*WERKINSTRUCTIE*: Geef alle regels van de onderstaande items weer als een JSON-lijst van strings, met één string per regel en zonder lege regels. Laat de afbeeldingen in je antwoord weg.

*Items uit een dataset*:
··········
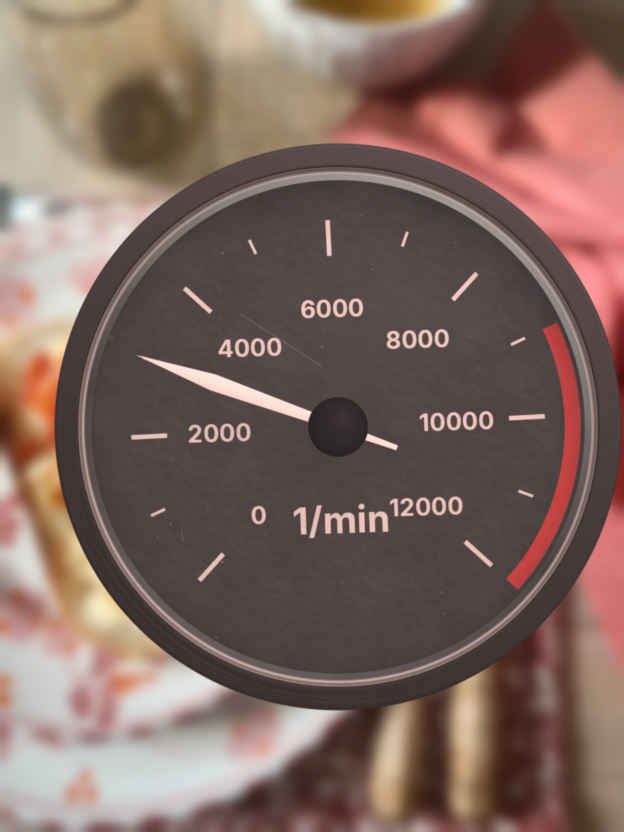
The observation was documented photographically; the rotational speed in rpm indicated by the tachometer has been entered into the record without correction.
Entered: 3000 rpm
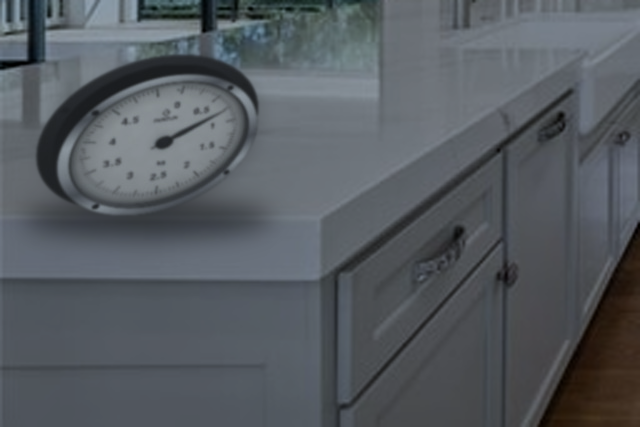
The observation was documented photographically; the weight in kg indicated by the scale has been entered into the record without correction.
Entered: 0.75 kg
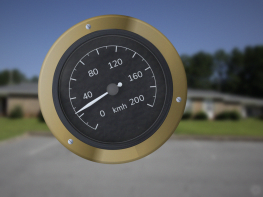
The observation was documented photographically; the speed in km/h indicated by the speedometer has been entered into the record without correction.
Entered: 25 km/h
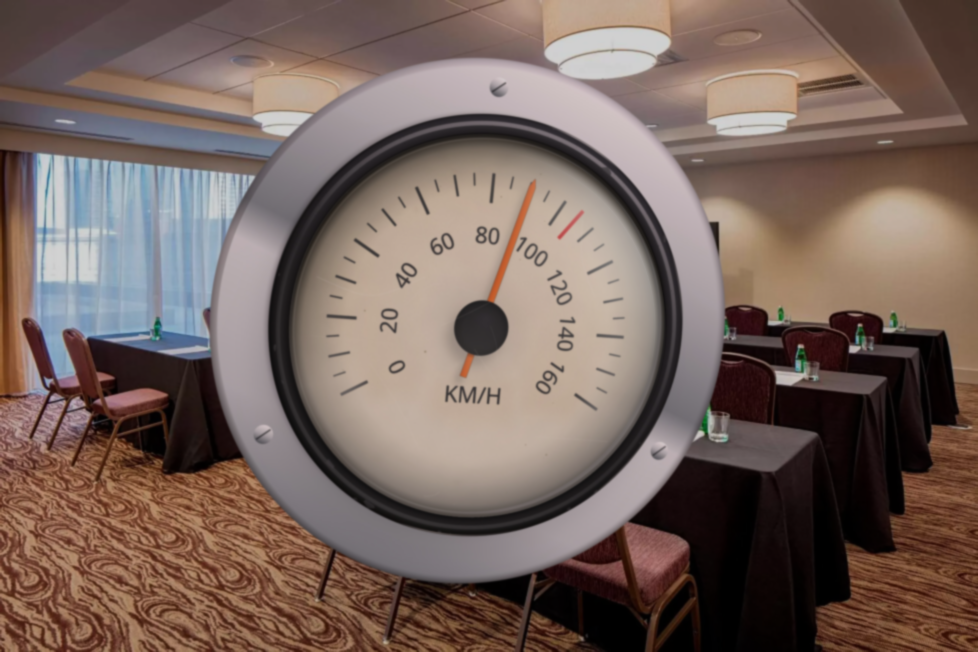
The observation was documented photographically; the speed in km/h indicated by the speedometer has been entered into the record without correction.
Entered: 90 km/h
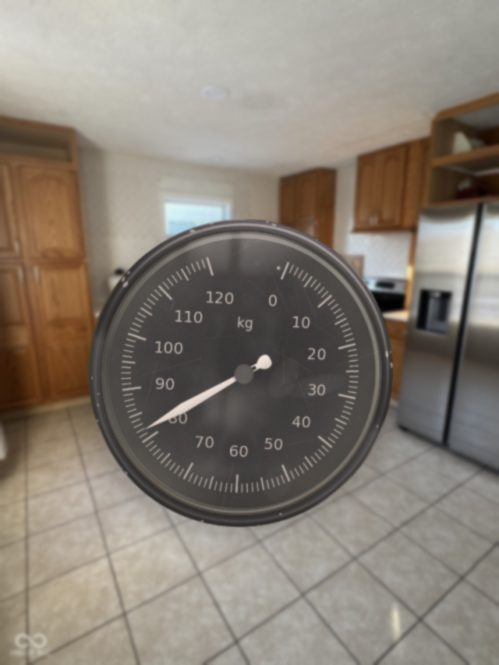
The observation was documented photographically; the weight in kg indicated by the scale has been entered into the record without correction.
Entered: 82 kg
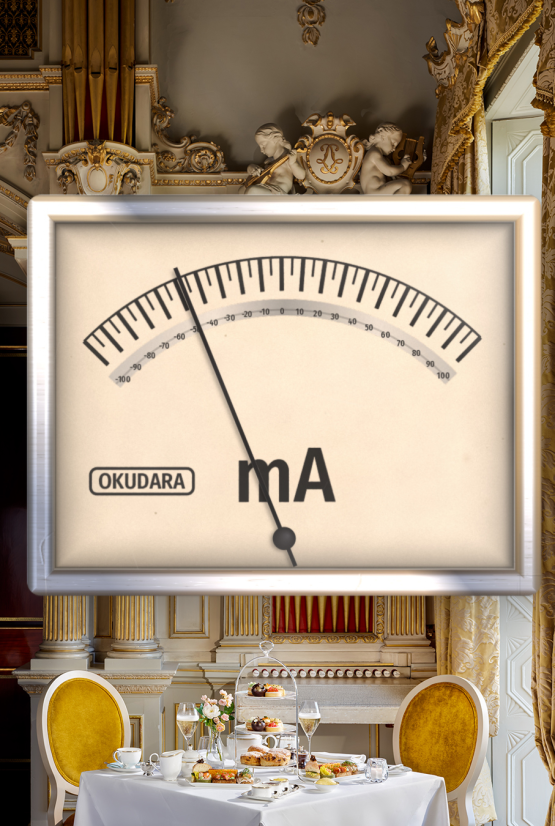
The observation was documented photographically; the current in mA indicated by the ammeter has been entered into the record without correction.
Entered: -47.5 mA
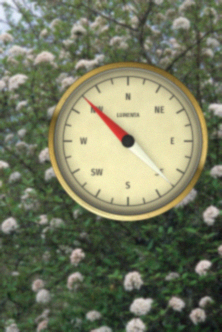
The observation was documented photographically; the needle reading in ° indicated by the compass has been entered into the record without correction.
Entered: 315 °
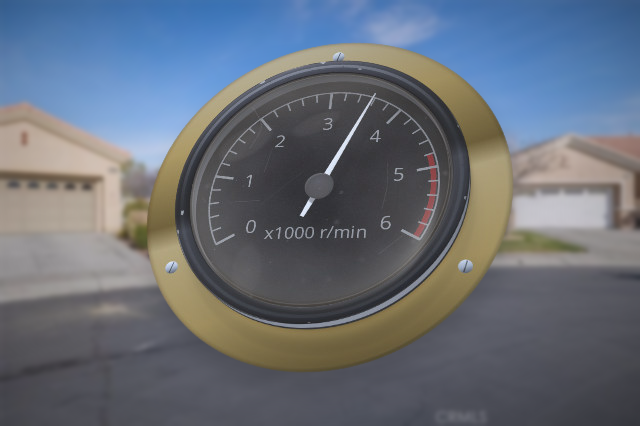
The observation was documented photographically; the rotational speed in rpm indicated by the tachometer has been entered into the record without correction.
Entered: 3600 rpm
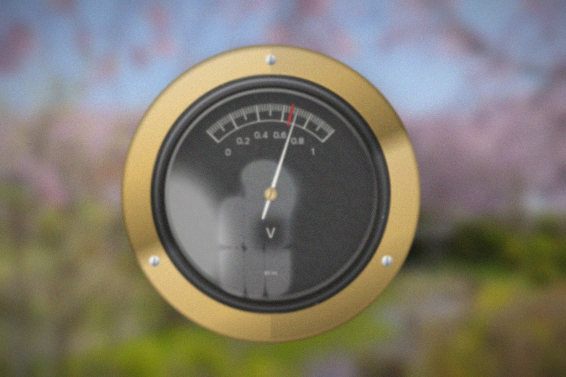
··········
*SCHRIFTELIJK ANTWOORD*:
[
  "The observation was documented photographically; the rotational speed in rpm indicated by the tachometer has been entered into the record without correction.",
  "Entered: 3000 rpm",
  "The observation was documented photographically; the weight in kg indicated by the scale has been entered into the record without correction.",
  "Entered: 0.75 kg",
  "The observation was documented photographically; the speed in km/h indicated by the speedometer has been entered into the record without correction.",
  "Entered: 25 km/h",
  "The observation was documented photographically; the speed in km/h indicated by the speedometer has been entered into the record without correction.",
  "Entered: 90 km/h",
  "The observation was documented photographically; the weight in kg indicated by the scale has been entered into the record without correction.",
  "Entered: 82 kg",
  "The observation was documented photographically; the current in mA indicated by the ammeter has been entered into the record without correction.",
  "Entered: -47.5 mA",
  "The observation was documented photographically; the needle reading in ° indicated by the compass has been entered into the record without correction.",
  "Entered: 315 °",
  "The observation was documented photographically; the rotational speed in rpm indicated by the tachometer has been entered into the record without correction.",
  "Entered: 3600 rpm"
]